A pilot scheme of new self-employment centres, modelled on Sure Start children’s centres, would provide free coworking and meeting spaces, as well as face-to-face tailored advice services. These centres would be targeted in places where post-pandemic unemployment is likely to be particularly high – much like Sure Start Centres. Self-employment centres could also offer a much needed civic and communal space on already-ailing high streets, which are set to receive a second blow in the wake of the impact of lockdown on the retail sector.

The research finds that self-employed workers are isolated, and left with little power or support when facing difficulties at work. The self-employed make up 15% of the UK workforce, according to the Office for National Statistics (ONS). Unlike employees in traditional workplaces, the self-employed have to provide their own equipment to carry out their jobs.

The report finds that low-paid self-employed workers were unable to shift to home working during lockdown, unlike higher paid freelancers in professional services like consultancy or tutoring. It highlights the gaps in the government’s self-employed income support scheme, and that many self-employed people cannot receive any sick pay.

The report recommends the creation of a pilot scheme of 100 new self-employment centres, targeted in areas with high unemployment after the pandemic, which would:

  • Provide free-at-the-point-of-use coworking and meeting spaces, as well as face-to-face tailored advice services to self-employed people. Self-employment centres could also be a point of contact for peer support and union representation.
  • Provide an opportunity for self-employed people without work to pool and develop their skills and share knowledge of navigating things such as tax and income support.
  • Repurpose unused space to revitalise the UK’s beleaguered post-pandemic high streets. Self-employment centres could be housed in existing or acquired council or community assets.

The centres would be commissioned by local authorities and seed-funded by the government’s emergency Covid-19 funds, on an outcomes-based commissioning model. The centres could generate their own revenue stream from providing opportunities to run features like cafes and back-office services.

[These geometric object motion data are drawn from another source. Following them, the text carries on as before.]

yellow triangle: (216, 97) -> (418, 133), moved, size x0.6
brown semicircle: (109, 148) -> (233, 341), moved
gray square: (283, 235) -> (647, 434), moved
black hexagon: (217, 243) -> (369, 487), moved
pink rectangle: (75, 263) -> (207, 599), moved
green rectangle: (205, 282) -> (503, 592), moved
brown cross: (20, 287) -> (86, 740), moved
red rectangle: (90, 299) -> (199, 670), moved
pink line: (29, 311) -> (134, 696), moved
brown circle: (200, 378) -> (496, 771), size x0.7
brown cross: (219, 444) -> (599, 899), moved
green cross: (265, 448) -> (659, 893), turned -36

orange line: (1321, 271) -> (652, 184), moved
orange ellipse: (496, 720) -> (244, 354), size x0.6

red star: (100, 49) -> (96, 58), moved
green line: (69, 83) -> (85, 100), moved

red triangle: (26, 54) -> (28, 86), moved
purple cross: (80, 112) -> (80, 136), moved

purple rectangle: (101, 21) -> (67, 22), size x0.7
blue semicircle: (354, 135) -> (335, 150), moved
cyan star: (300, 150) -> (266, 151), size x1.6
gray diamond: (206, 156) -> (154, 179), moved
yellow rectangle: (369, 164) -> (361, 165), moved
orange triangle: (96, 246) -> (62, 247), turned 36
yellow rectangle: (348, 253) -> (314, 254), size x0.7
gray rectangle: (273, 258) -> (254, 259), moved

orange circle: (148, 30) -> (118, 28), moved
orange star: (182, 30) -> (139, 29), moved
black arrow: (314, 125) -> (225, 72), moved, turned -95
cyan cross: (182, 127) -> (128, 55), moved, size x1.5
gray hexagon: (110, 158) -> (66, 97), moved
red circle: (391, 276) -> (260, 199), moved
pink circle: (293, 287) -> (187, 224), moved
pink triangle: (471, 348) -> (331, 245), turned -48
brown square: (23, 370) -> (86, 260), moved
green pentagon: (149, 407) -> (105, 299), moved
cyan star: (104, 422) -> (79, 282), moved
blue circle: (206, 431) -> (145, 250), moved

Emily Scurrah, researcher at the New Economics Foundation, said:

Self-employed people have struggled to make ends meet during lockdown, and financial insecurity can create a huge strain on workers’ mental health. Unlike the stereotype of a well-off, late-career professional, many people turn to self-employment because conditions in the workplace have taken a sharp downturn over the past few decades. What’s more, self-employment often sees these dismal conditions repeat themselves in new forms. The isolated nature of self-employment often makes challenging workplace issues very difficult, and many people in this type of work are amongst the most marginalised in society. Creating new self-employment centres would offer resources to support workers – such as a workspace, childcare, financial and social security advice, and, crucially, a place for self-employed workers to improve their working lives together.”


The New Economics Foundation is a charitable think tank. We are wholly independent of political parties and committed to being transparent about how we are funded.

The report, Beyond the Gig Economy, will be available at https://​newe​co​nom​ics​.org/​2​0​2​0​/​0​8​/​b​e​y​o​n​d​-​t​h​e​-​g​i​g​-​e​c​onomy on 00.01 Wednesday 5 August 2020.

The central government budget for 800 Sure Start centres in England and Wales in 2005/​2006 was £473 million (around £690 million in 2019 prices). This may be a useful guide as to the ordinal of government spending required to establish 100 pilot centres in locations put under particular stress by the post-pandemic economic crisis and where there were high concentrations of self-employed workers pre-pandemic (ie less than £1 million per centre). Further detail of running costs will require a feasibility study.